**Passage**
Problem with ELU BACKWARD in CUDNN

arrufat · January 15, 2021, 4:19pm

Hi, I was adding some activation layers from CUDNN not currently present in dlib, in particular:

CUDNN_ACTIVATION_CLIPPED_RELU
CUDNN_ACTIVATION_ELU

See PR details here.

While everything works fine in the CI tests for the CPU versions, on my local machine I have CUDA 11.2.0 and CUDNN 8.0.5.39, and the backward pass for the ELU activation doesn’t work (the gradient is not computed correctly and any training that uses that layer makes the loss go to -NaN).

I have implemented myself a CUDA backward pass in dlib and that works. However, I would like to know why the CUDNN implementation does not work.

AakankshaS · January 22, 2021, 4:19am

Hello @arrufat,
Can you please share the code with us?
Thanks!

arrufat · January 22, 2021, 7:29am

hi @AakankshaS, The backward pass code that I used for the elu can be found here:

The link should highlight the relevant lines.

As you can see, I added an implementation for the clipped_relu and that worked perfectly, but the elu version doesn’t. The implementation on the dlib side is exactly the same, I just changed the activation descriptor.
You’ll see that is commented out, because the backward pass does not compute the gradients properly, so I rolled my own.

arrufat · January 22, 2021, 8:49am

In order to ease the testing process, I’ve created a branch that contains this change and a test executable. You can run it yourself typing:

git clone git clone https://github.com/arrufat/dlib
cd dlib/dlib/test
git checkout elu-gradient-problem
cmake -B build -GNinja
ninja -C build
build/dtest --test_dnn

I’ve included tests for

relu
clipped_relu
elu

ReLU works in both forward and backward calls, but the other two only work in forward mode (tested against my CPU implementation, which I think is correct…)

I am probably using the API wrong, but the only difference with these activation layers and ReLU is that they take an extra coef parameter.

Thanks in advance.

**Recorded data**
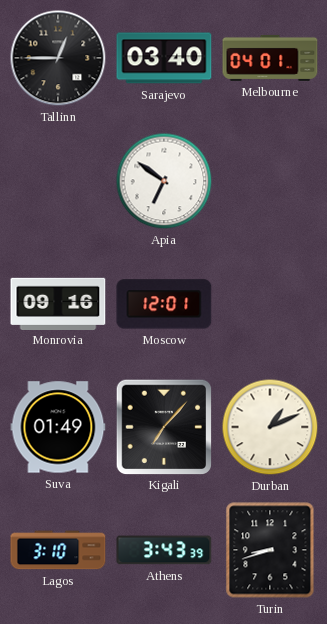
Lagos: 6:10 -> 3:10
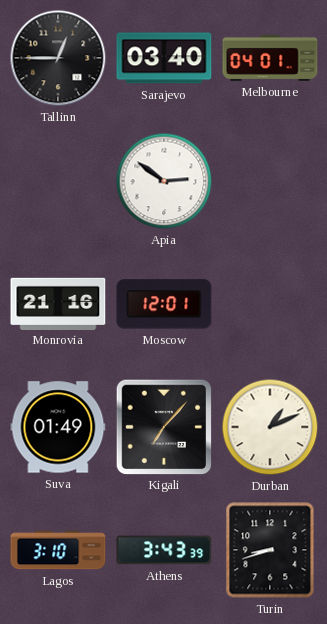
Apia: 6:51 -> 2:51
Monrovia: 09:16 -> 21:16
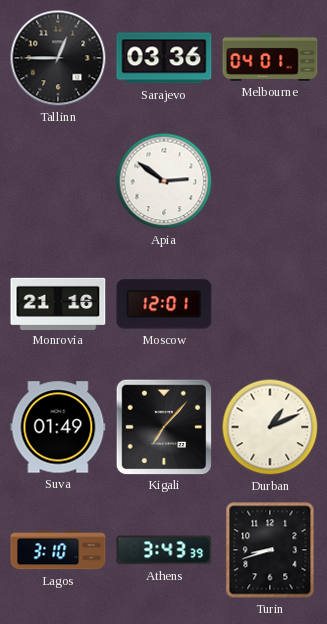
Sarajevo: 03:40 -> 03:36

**Jobs**
1. Reproduce the stretch of the forum thread from "While everything works" through "go to -NaN).".
2. In the forum thread, which CUDA and CUDNN versions does arrufat have on the local machine?

**Answers to the problems**
1.
While everything works fine in the CI tests for the CPU versions, on my local machine I have CUDA 11.2.0 and CUDNN 8.0.5.39, and the backward pass for the ELU activation doesn’t work (the gradient is not computed correctly and any training that uses that layer makes the loss go to -NaN).

2. CUDA 11.2.0 and CUDNN 8.0.5.39.